Tesla has cut prices on the Model S and X, with price drops of 15-19% in the US on all trim levels (and similar cuts in the rest of the world), except for the brand-new Standard Range model which was introduced just over two weeks ago and is now no longer available.
Good news and bad news from Tesla today – the cheapest Model S and Model X, the $78,490/$88,490 Standard Range version, is gone. We hardly knew ye.
But that model has been replaced with price cuts across all the rest of Tesla’s S and X range, leading today’s base price of the larger-battery versions of both cars to be cheaper than yesterday’s base price of the smaller-battery versions.
And so, today you can get a Model S for a base price of $74,990, $3,500 less than yesterday’s lowest price, or a Model X for $79,990, $8,500 less than yesterday:
Beyond that, today’s “base model” now has the larger battery, with an estimated EPA range of 405 miles for the S and 348 miles for the X. Yesterday’s base model was the software-limited Standard Range, with 320/269 miles of range for S and X respectively. Although, do note that Tesla is prone to overstating its range numbers, and these cars actually haven’t changed hardware-wise, as the SR model had the same battery, just locked behind software.
But wait, there’s more! Due to a quirk in how the US Federal EV Tax Credit works, the Model X can now actually be cheaper than the Model S after incentives – at least in its absolute base trim.
The Inflation Reduction Act set MSRP caps on what vehicles can qualify for the $7,500 tax credit, with a threshold of $55k for cars and $80k for trucks and SUVs. Prior to now, the Model S and X were both above that cap, and the S is still above the car cap, but the X is now below the SUV cap. This means that certain buyers (who do not run afoul of the the IRA’s income caps of 150k single/300k married filing jointly) can actually get an X for less than an S, as long as they buy a bone-stock X with no options attached from the factory.
Tesla says that a reduction in credit availability is likely to happen at the end of this year, because the credit has stricter requirements that go into place at the end of each year. But we won’t know for certain about that until the time comes.

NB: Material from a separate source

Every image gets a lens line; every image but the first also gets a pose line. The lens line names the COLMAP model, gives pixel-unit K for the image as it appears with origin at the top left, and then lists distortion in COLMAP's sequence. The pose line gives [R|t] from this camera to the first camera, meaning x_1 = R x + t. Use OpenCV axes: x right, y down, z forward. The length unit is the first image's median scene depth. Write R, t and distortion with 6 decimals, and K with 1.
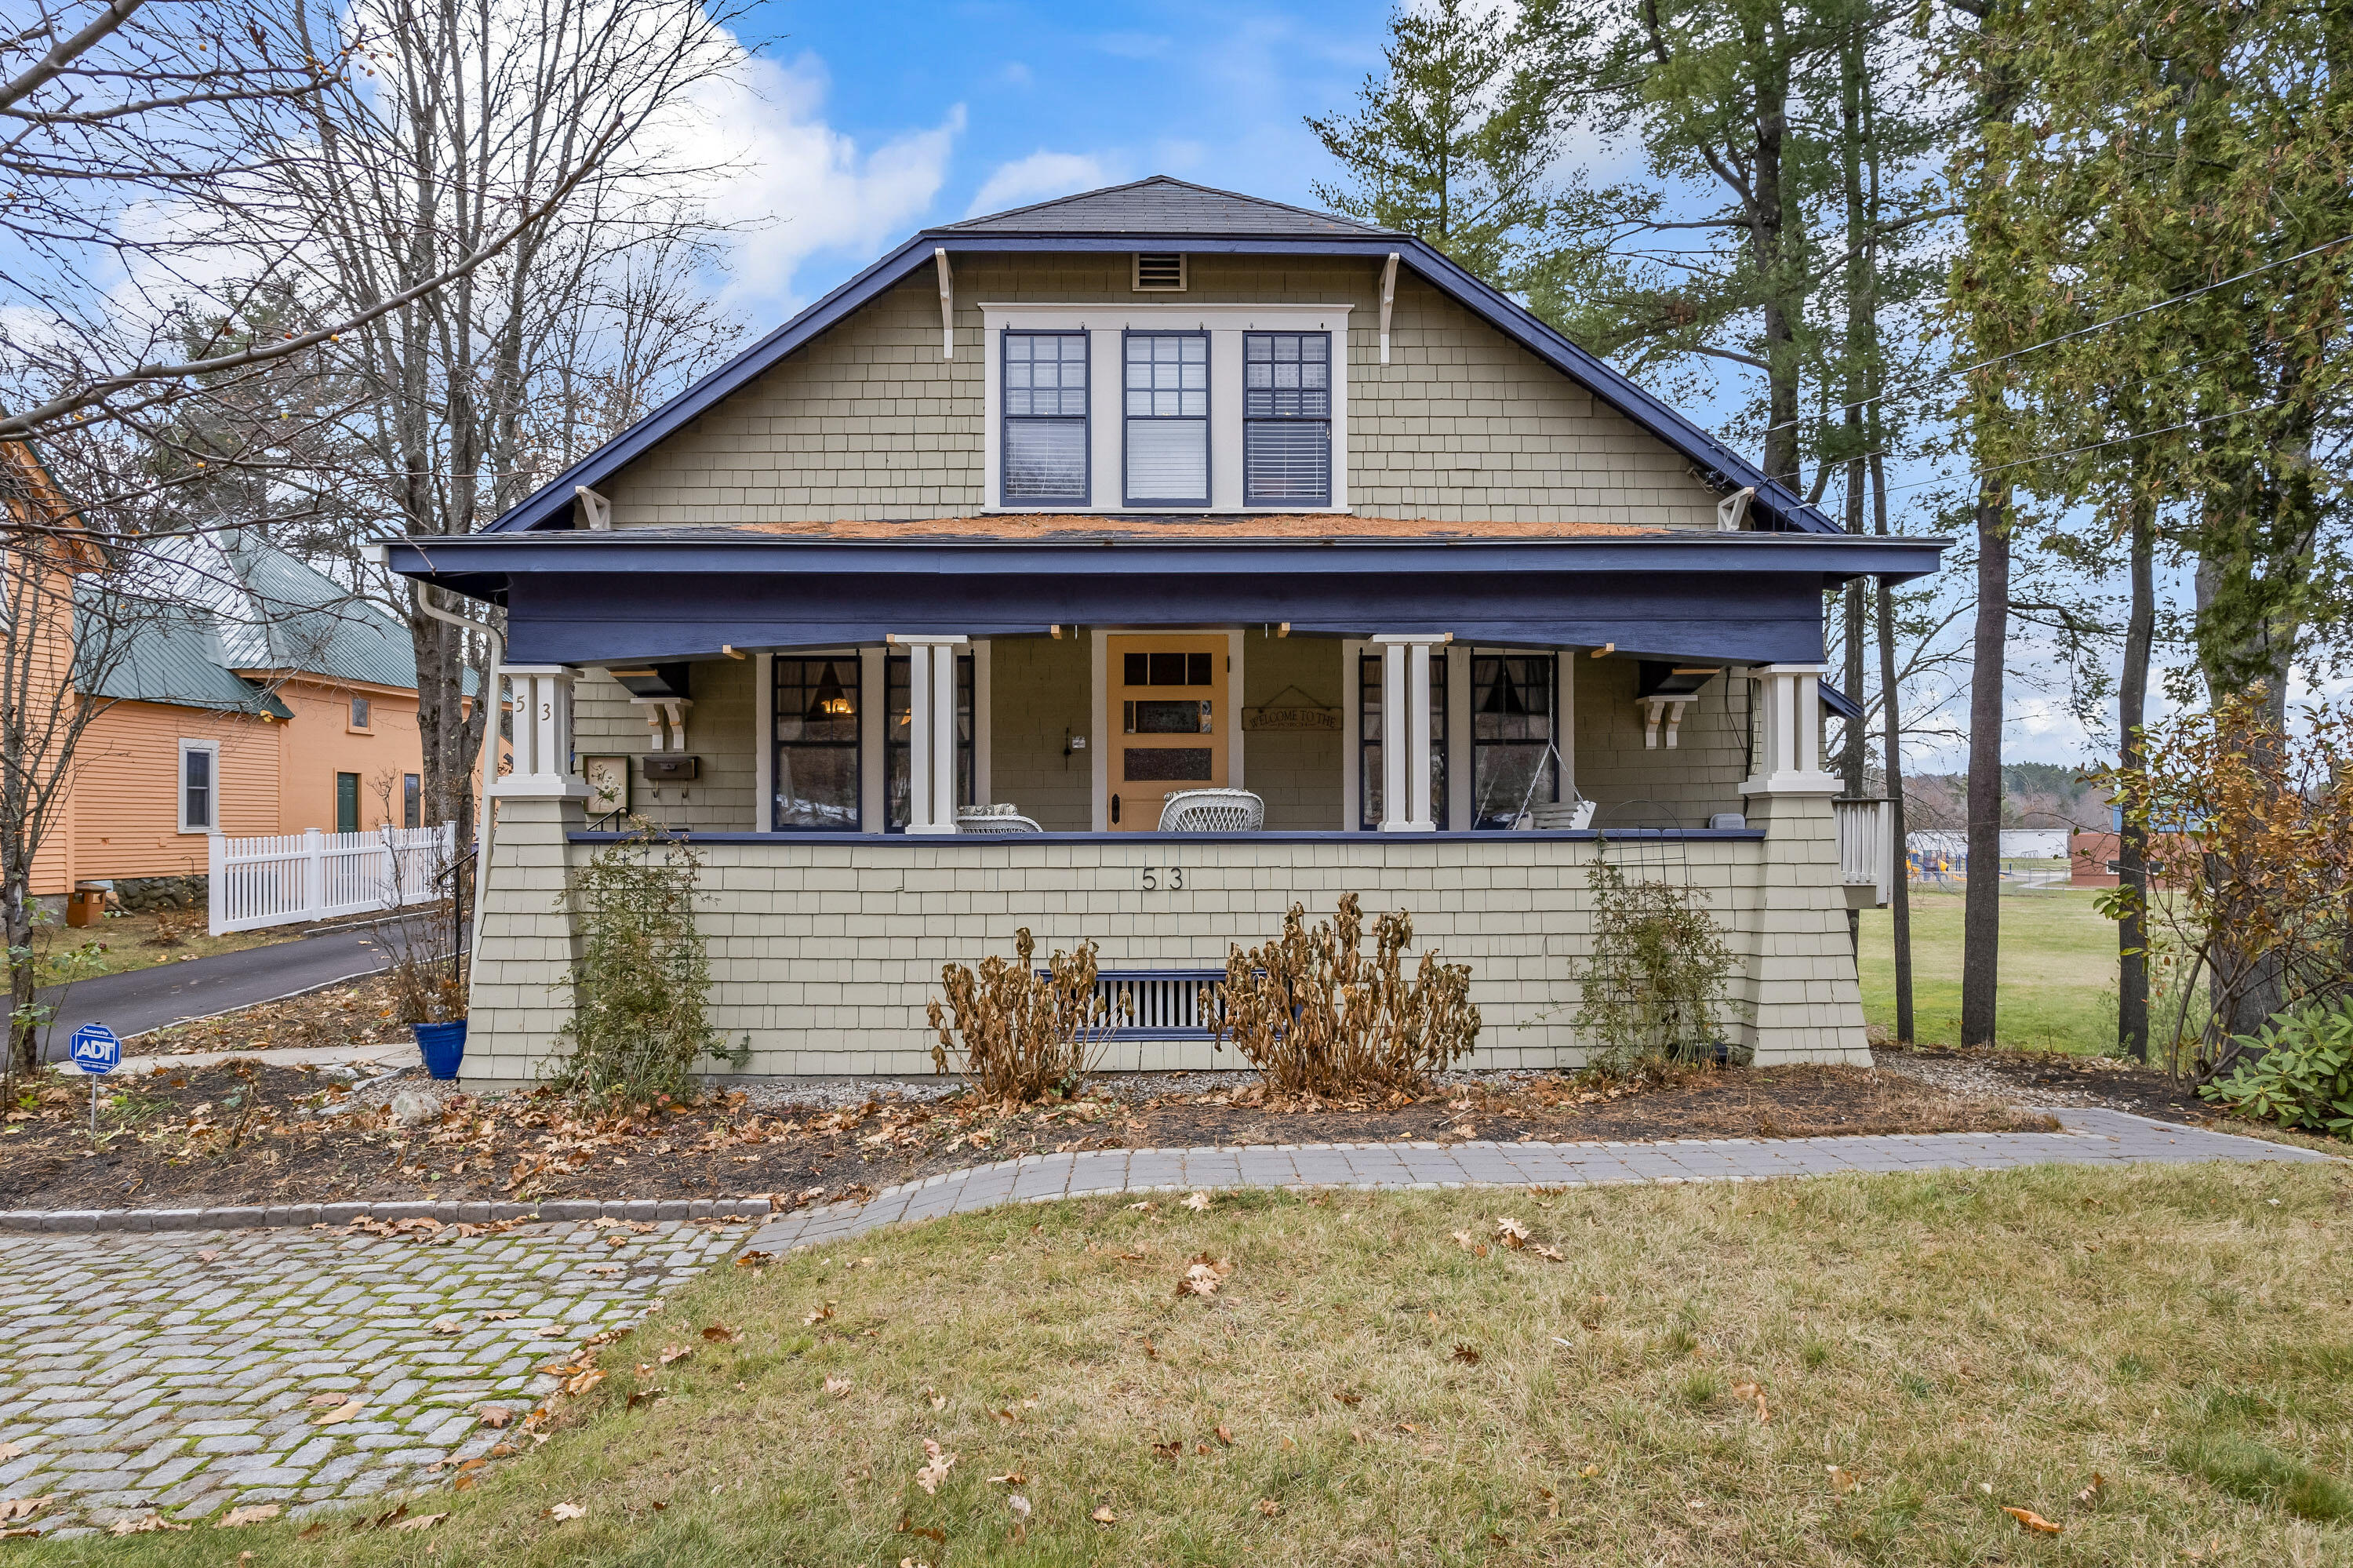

On the other end of the price spectrum, Plaid versions of both vehicles have dropped in price as well, from $108,490 yesterday to $89,990 today.
And in the rest of the world, prices have dropped as well. Across Europe and in China, prices are down on both models in similar amounts as in the US (though not in right-hand drive countries, as the two models aren’t available in RHD).
Every time we think we’ve seen an end to Tesla’s price drops, it throws another one at us.
The company has massively slashed prices of vehicles multiple times this year, and then gained access to the full IRA tax credit on its cheapest Model 3, making the car quite a deal. It also cut the price of FSD by $3k just tonight.
Some of these price cuts have made some recent customers angry at the sudden drops in residual value for their vehicles, but has overall benefitted the consumer, as lower prices are generally a good thing.
It has also started a bit of a price war in electric cars, with some other companies dropping prices, or announcing lower-priced models, likely in response to Tesla finally bringing prices back down after raising them so many times over the course of the previous couple years.
We think there are a couple specific things that influenced today’s price drops.
One, the Inflation Reduction Act’s MSRP cap of $80k likely looked like a juicy target for Tesla, and getting the Model X down to that price means knocking another $7,500 off the final cost of the vehicle for some consumers. So, thanks to Joe Biden for that one.
Two, Tesla just unveiled the “Project Highland” Model 3 Refresh, which has a lot of improvements we didn’t expect – and some of which were previously exclusive to the Model S and X, like a rear touchscreen. This could give customers fewer reasons to consider a Model S over a Model 3, and so lowering the price of the Model S could be one way to ensure that there’s still some increased value proposition there on Tesla’s higher-end sedan.